In de neusholte zit een web van zintuigcellen, die moleculen in de lucht opvangen.

Reukkolf

Een zenuwsignaal wordt naar de reukkolf aan het eind van de reukzenuw gestuurd.

Reukcentrum

Registreert en interpreteert de signalen van je neus.

Hippocampus

Dit gebied speelt een hoofdrol voor je geheugen. Het ligt pal bij het reukcentrum, en geuren roepen dan ook vaker herinneringen op dan andere indrukken.

Amygdala

Via de amygdala ervaren en uiten we emoties, zoals angst en blijdschap.

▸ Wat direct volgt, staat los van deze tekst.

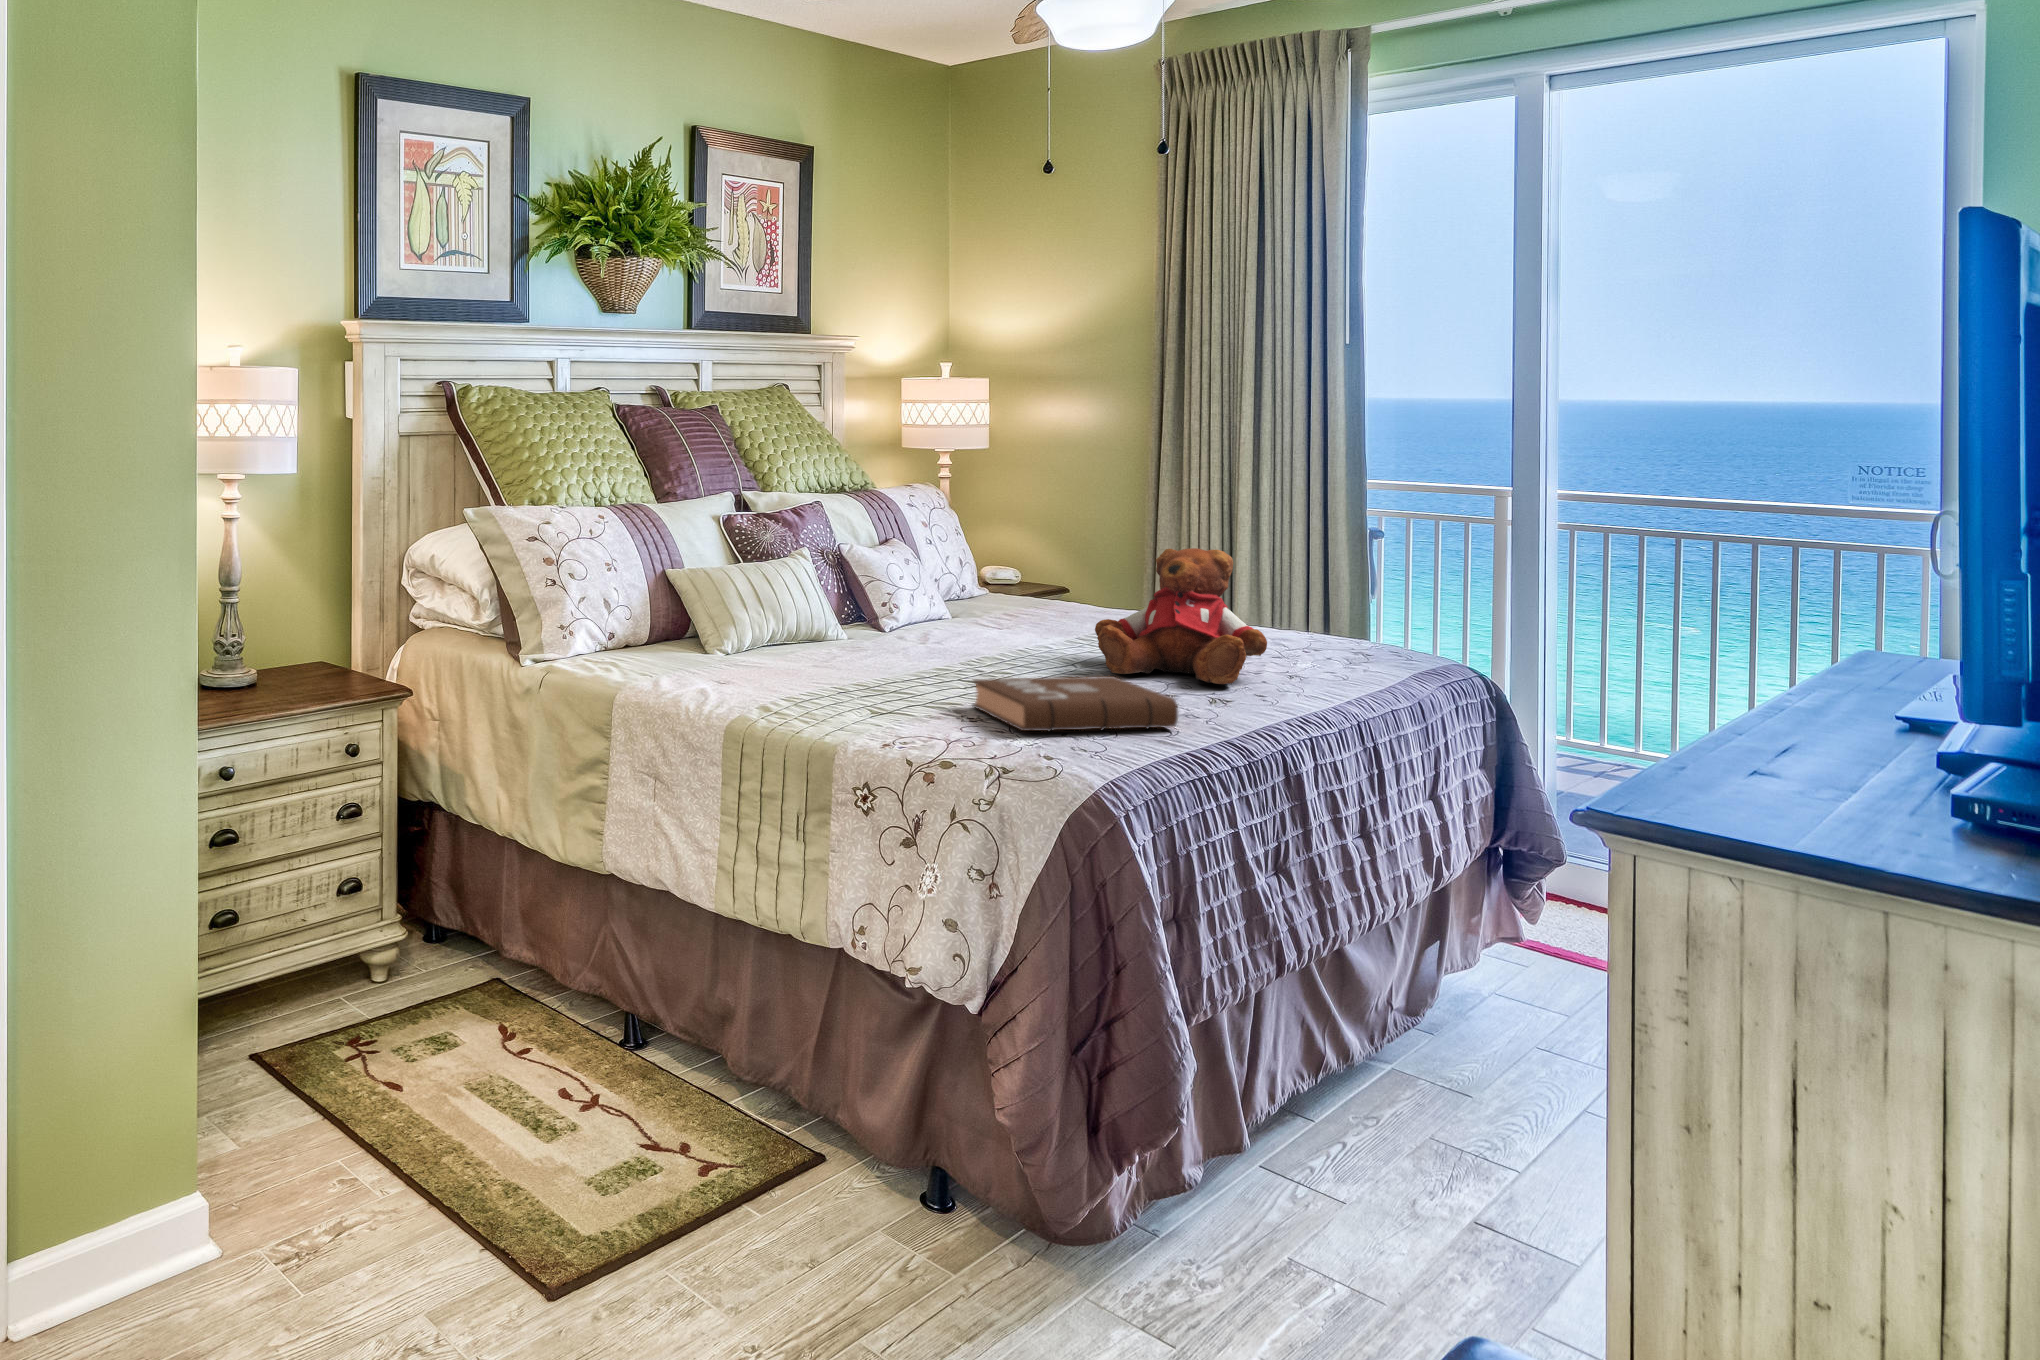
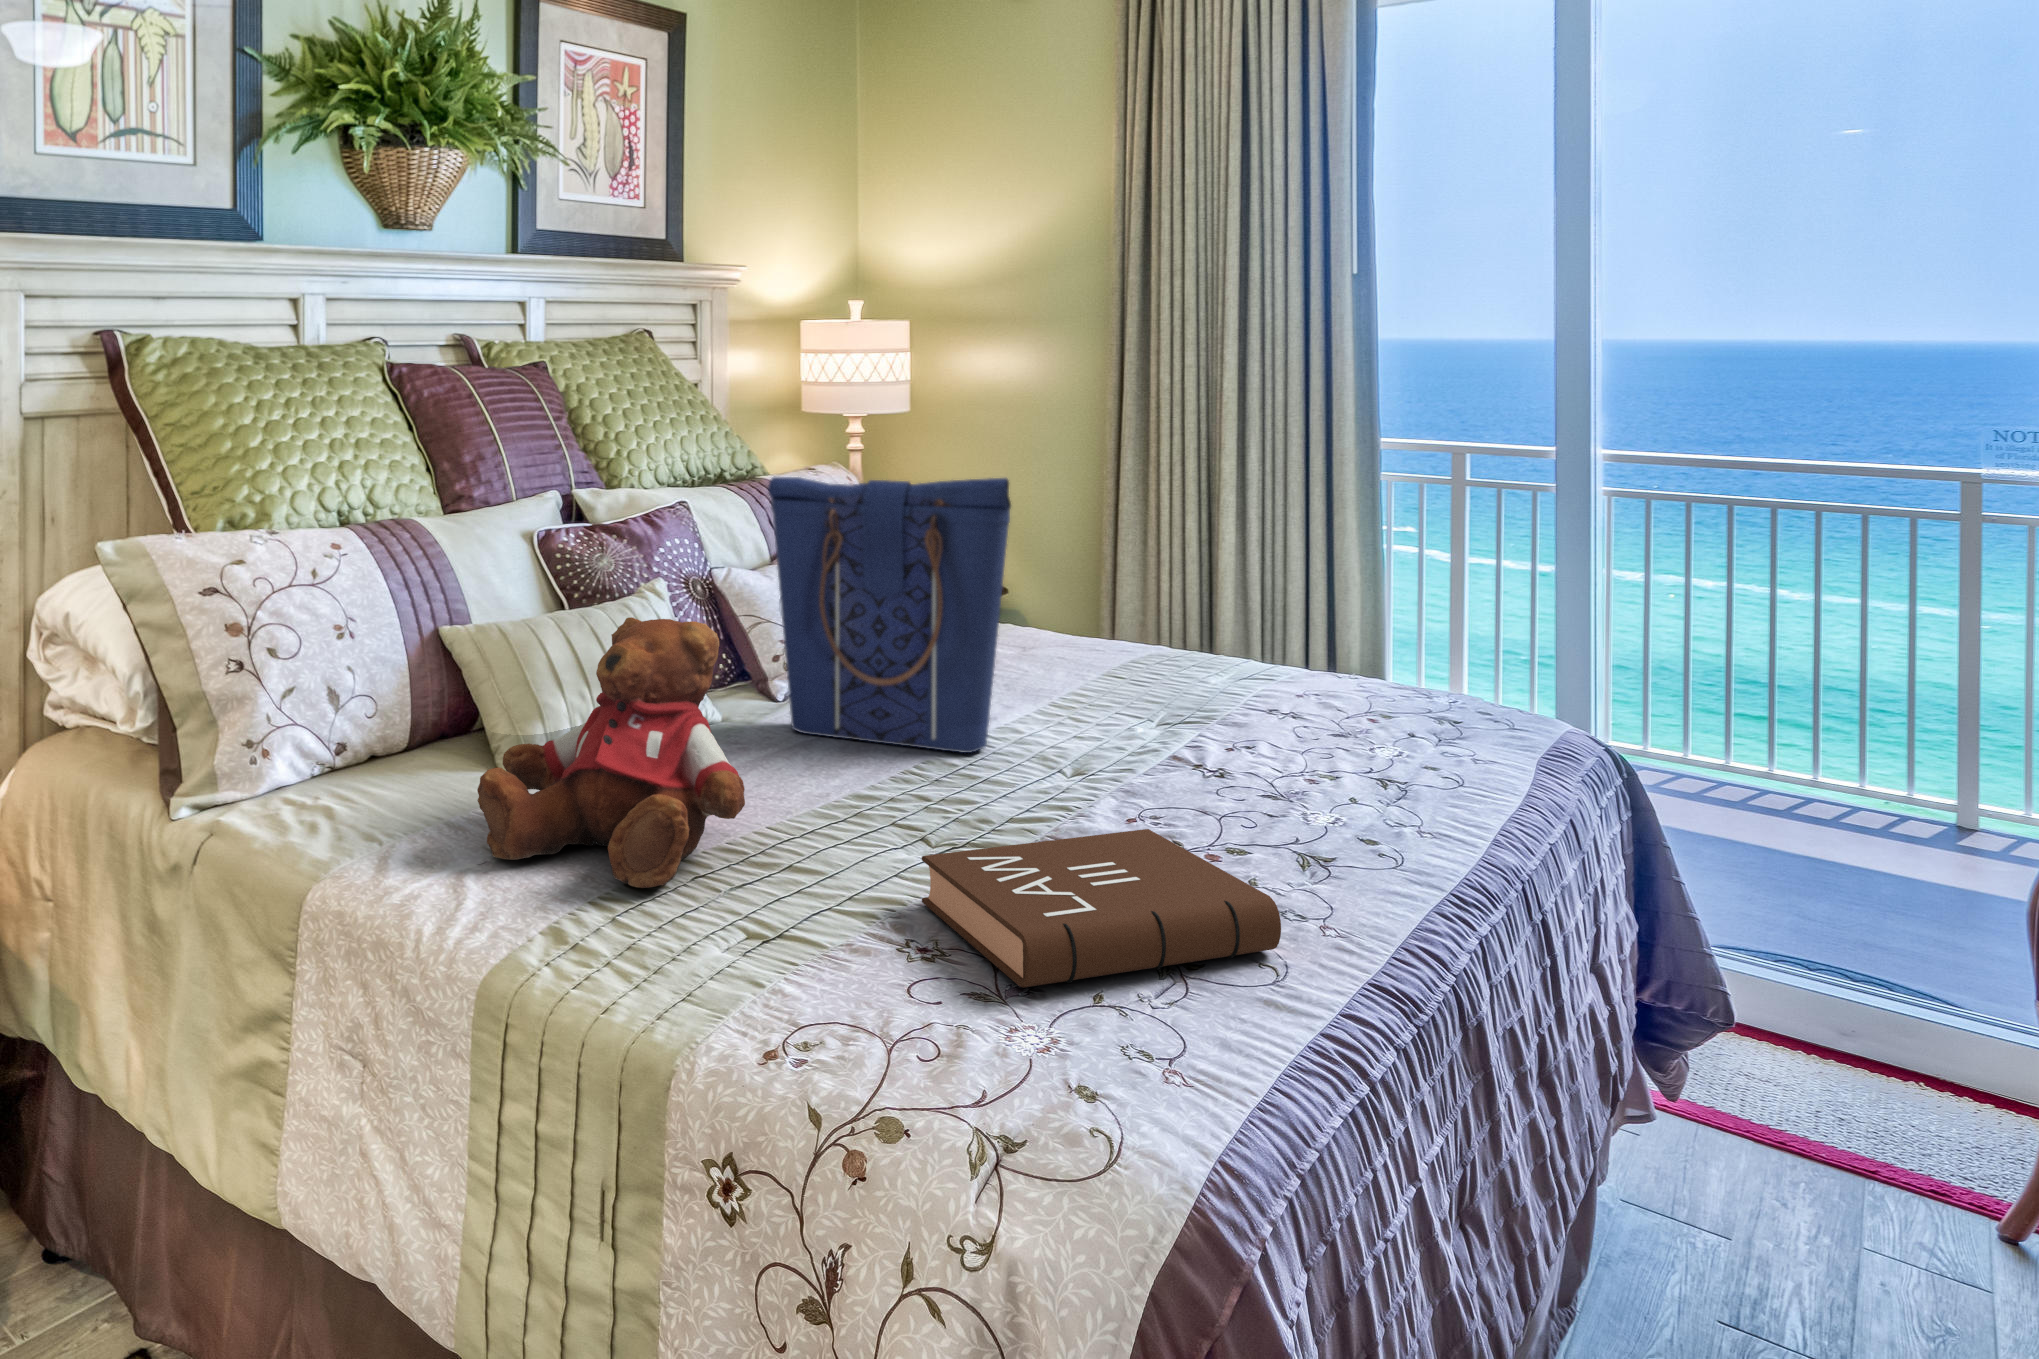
tote bag: none [879,478,1042,655] -> present [768,476,1011,753]
teddy bear: present [1095,548,1267,684] -> present [477,617,745,888]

Onze genen bepalen mede wat we lekker vinden. Mensen die niet van citroen en azijn houden, hebben mogelijk meer genen voor zure smaken en dus ook een grotere gevoeligheid dan mensen die zuur niet zo goed proeven.

In Japans eten proef je de smaak umami vaak doordat er in de keuken veel vis, soja, paddenstoelen en zeewier worden gebruikt.

© Shutterstock

De vijfde smaak

Tientallen jaren leerden kinderen op school dat de smaakpapillen op je tong vier smaken onderscheiden: zoet, zuur, zout en bitter. Maar in 1908 ontdekte de Japanse scheikundige Kikunae Ikeda (1864-1936) een vijfde smaak: umami. Toen Ikeda Japanse zeewiersoep at, dashi, besefte hij dat de soep een bekende smaak had die toch niet zoet, zuur, bitter of zout was.

Hij ging naar het laboratorium en vogelde uit dat de onbekende smaak komt van het aminozuur L-glutamaat, en hij noemde de smaak umami: Japans voor ‘lekker’.

Vet, koolhydraten en eiwitten in het voedsel zijn op zich zonder smaak, maar laten een zintuiglijke indruk achter via hun afbraakproducten. De suikermoleculen van koolhydraten, mono- en disachariden, smaken zoet, terwijl L-glutamaat, de meest voorkomende bouwsteen van eiwitten, de smaak umami oplevert.

Umami is vrij zwak, zelfs in hoge concentraties. Sinds de jaren 1980 is er echter meer onderzoek gedaan naar de smaak, en in 2002 vonden onderzoekers de smaakreceptor waardoor we umami in eiwitrijke etenswaren kunnen proeven.

Een van de redenen dat smaak en reuk bij de geboorte niet volledig zijn ontwikkeld, is dat mensen in veel ecosystemen kunnen leven.

We moeten daarom onderscheid leren maken tussen eetbaar en niet-eetbaar voedsel op een bepaalde plaats, zoals vis aan zee of fruit in het bos.

Het zou lastig zijn als we van nature alleen van vis zouden houden, maar midden in een woestijn zouden leven. De smaak- en reukzin helpen ons bijna overal op aarde te overleven.